» **PROBLEM DETAILS**: Among the entries below, please repeat exactly and only the lines from the line containing "When multiple audio interfaces are available" to the line containing "For ESD the", both lines included.

Plain-text document sources
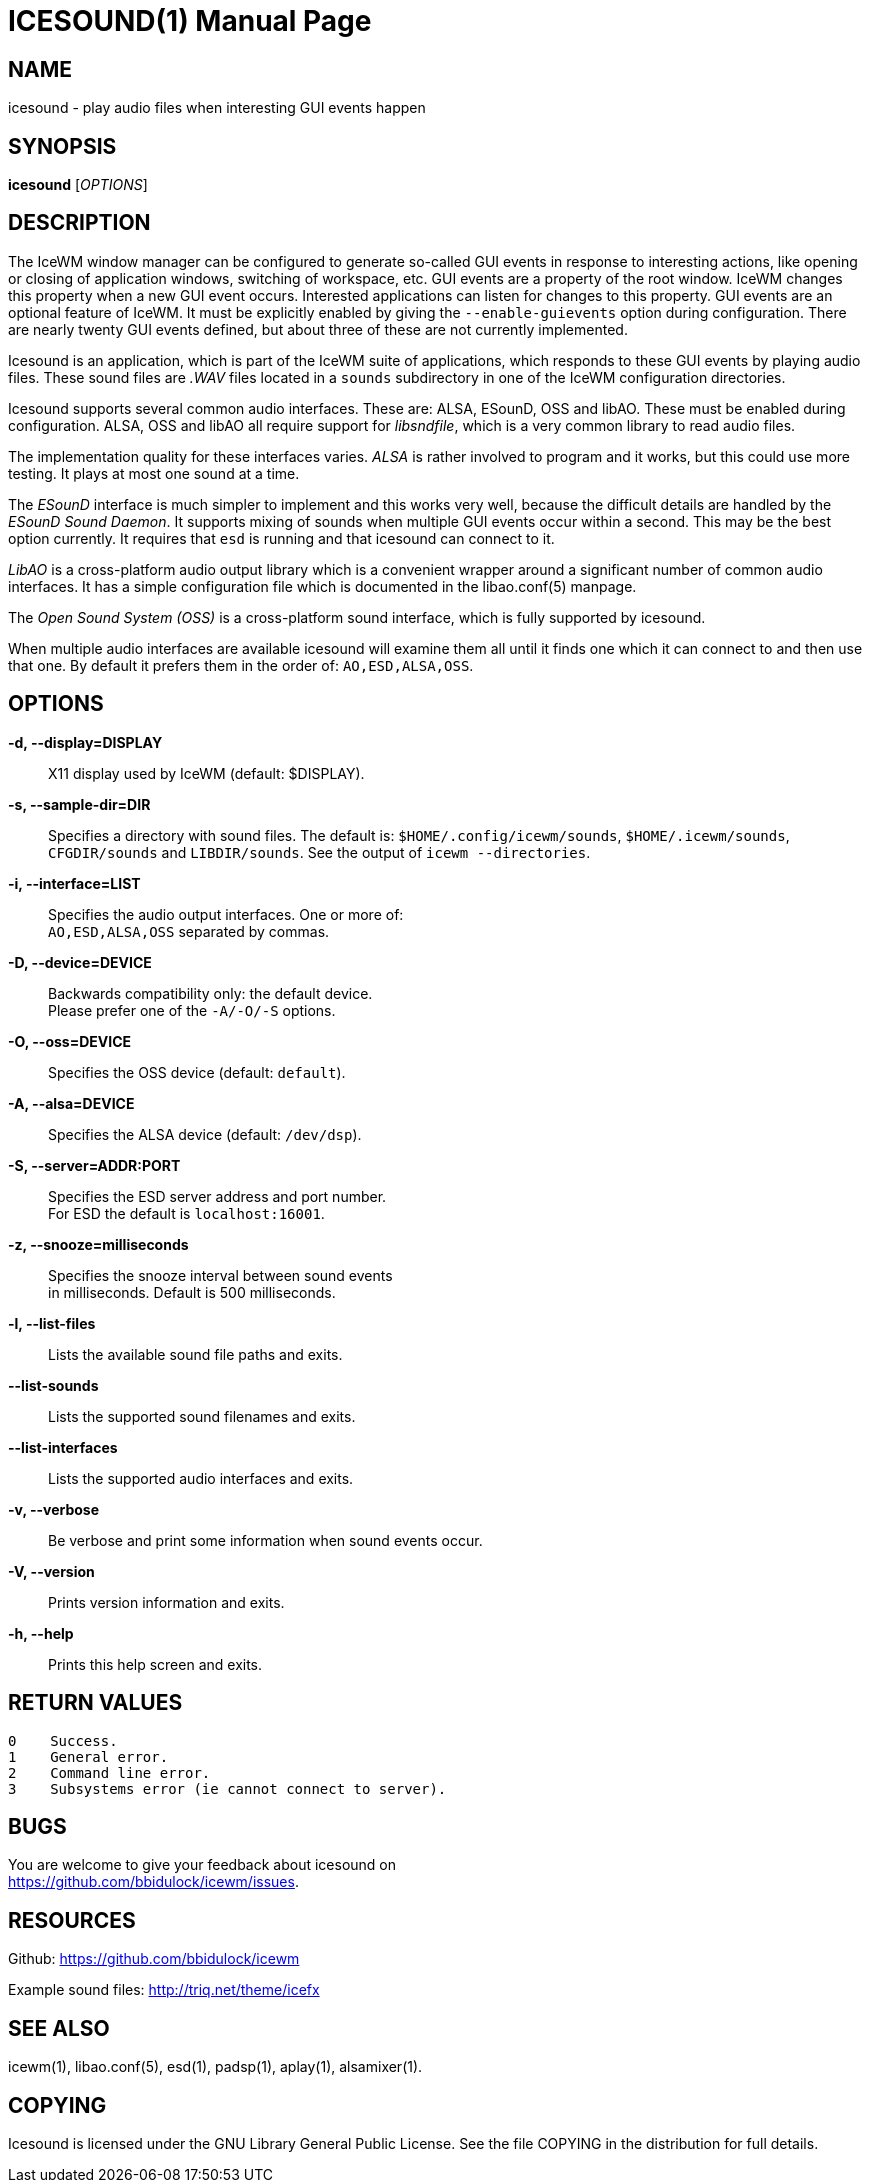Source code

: ICESOUND(1)
==========
:doctype: manpage


NAME
----
icesound - play audio files when interesting GUI events happen


SYNOPSIS
--------
*icesound* ['OPTIONS']


DESCRIPTION
-----------
The IceWM window manager can be configured to generate
so-called GUI events in response to interesting actions,
like opening or closing of application windows,
switching of workspace, etc.
GUI events are a property of the root window.
IceWM changes this property when a new GUI event occurs.
Interested applications can listen for changes to this property.
GUI events are an optional feature of IceWM.
It must be explicitly enabled by giving the
`--enable-guievents` option during configuration.
There are nearly twenty GUI events defined, but about
three of these are not currently implemented.

Icesound is an application, which is part of the IceWM
suite of applications, which responds to these GUI events
by playing audio files. These sound files are '.WAV' files
located in a `sounds` subdirectory in one of the IceWM
configuration directories.

Icesound supports several common audio interfaces.
These are: ALSA, ESounD, OSS and libAO.
These must be enabled during configuration.
ALSA, OSS and libAO all require support for 'libsndfile',
which is a very common library to read audio files.

The implementation quality for these interfaces varies.
'ALSA' is rather involved to program and it works,
but this could use more testing.
It plays at most one sound at a time.

The 'ESounD' interface is much simpler to implement
and this works very well, because the difficult
details are handled by the 'ESounD Sound Daemon'.
It supports mixing of sounds when multiple GUI
events occur within a second.
This may be the best option currently.
It requires that `esd` is running and
that icesound can connect to it.

'LibAO' is a cross-platform audio output library
which is a convenient wrapper around a
significant number of common audio interfaces.
It has a simple configuration file
which is documented in the libao.conf(5) manpage.

The 'Open Sound System (OSS)' is a cross-platform
sound interface, which is fully supported by icesound.

When multiple audio interfaces are available
icesound will examine them all until it finds
one which it can connect to and then use that one.
By default it prefers them in the order of:
`AO,ESD,ALSA,OSS`.


OPTIONS
-------
*-d, --display=DISPLAY*::
  X11 display used by IceWM (default: $DISPLAY).

*-s, --sample-dir=DIR*::
  Specifies a directory with sound files.
  The default is:
  `$HOME/.config/icewm/sounds`,
  `$HOME/.icewm/sounds`,
  `CFGDIR/sounds`
  and `LIBDIR/sounds`.
  See the output of
  `icewm --directories`.

*-i, --interface=LIST*::
  Specifies the audio output interfaces. One or more of: +
  `AO,ESD,ALSA,OSS` separated by commas.

*-D, --device=DEVICE*::
  Backwards compatibility only: the default device. +
  Please prefer one of the `-A/-O/-S` options.

*-O, --oss=DEVICE*::
  Specifies the OSS device (default: `default`).

*-A, --alsa=DEVICE*::
  Specifies the ALSA device (default: `/dev/dsp`).

*-S, --server=ADDR:PORT*::
  Specifies the ESD server address and port number. +
  For ESD the default is `localhost:16001`.

*-z, --snooze=milliseconds*::
  Specifies the snooze interval between sound events +
  in milliseconds. Default is 500 milliseconds.

*-l, --list-files*::
  Lists the available sound file paths and exits.

*--list-sounds*::
  Lists the supported sound filenames and exits.

*--list-interfaces*::
  Lists the supported audio interfaces and exits.

*-v, --verbose*::
  Be verbose and print some information when sound events occur.

*-V, --version*::
  Prints version information and exits.

*-h, --help*::
  Prints this help screen and exits.


RETURN VALUES
-------------

  0    Success.
  1    General error.
  2    Command line error.
  3    Subsystems error (ie cannot connect to server).


BUGS
----
You are welcome to give your feedback about icesound on +
https://github.com/bbidulock/icewm/issues.


RESOURCES
---------
Github: https://github.com/bbidulock/icewm

Example sound files: http://triq.net/theme/icefx


SEE ALSO
--------
icewm(1),
libao.conf(5),
esd(1),
padsp(1),
aplay(1),
alsamixer(1).


COPYING
-------
Icesound is licensed under the GNU Library General Public License.
See the file COPYING in the distribution for full details.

» **ANSWER**:
When multiple audio interfaces are available
icesound will examine them all until it finds
one which it can connect to and then use that one.
By default it prefers them in the order of:
`AO,ESD,ALSA,OSS`.


OPTIONS
-------
*-d, --display=DISPLAY*::
  X11 display used by IceWM (default: $DISPLAY).

*-s, --sample-dir=DIR*::
  Specifies a directory with sound files.
  The default is:
  `$HOME/.config/icewm/sounds`,
  `$HOME/.icewm/sounds`,
  `CFGDIR/sounds`
  and `LIBDIR/sounds`.
  See the output of
  `icewm --directories`.

*-i, --interface=LIST*::
  Specifies the audio output interfaces. One or more of: +
  `AO,ESD,ALSA,OSS` separated by commas.

*-D, --device=DEVICE*::
  Backwards compatibility only: the default device. +
  Please prefer one of the `-A/-O/-S` options.

*-O, --oss=DEVICE*::
  Specifies the OSS device (default: `default`).

*-A, --alsa=DEVICE*::
  Specifies the ALSA device (default: `/dev/dsp`).

*-S, --server=ADDR:PORT*::
  Specifies the ESD server address and port number. +
  For ESD the default is `localhost:16001`.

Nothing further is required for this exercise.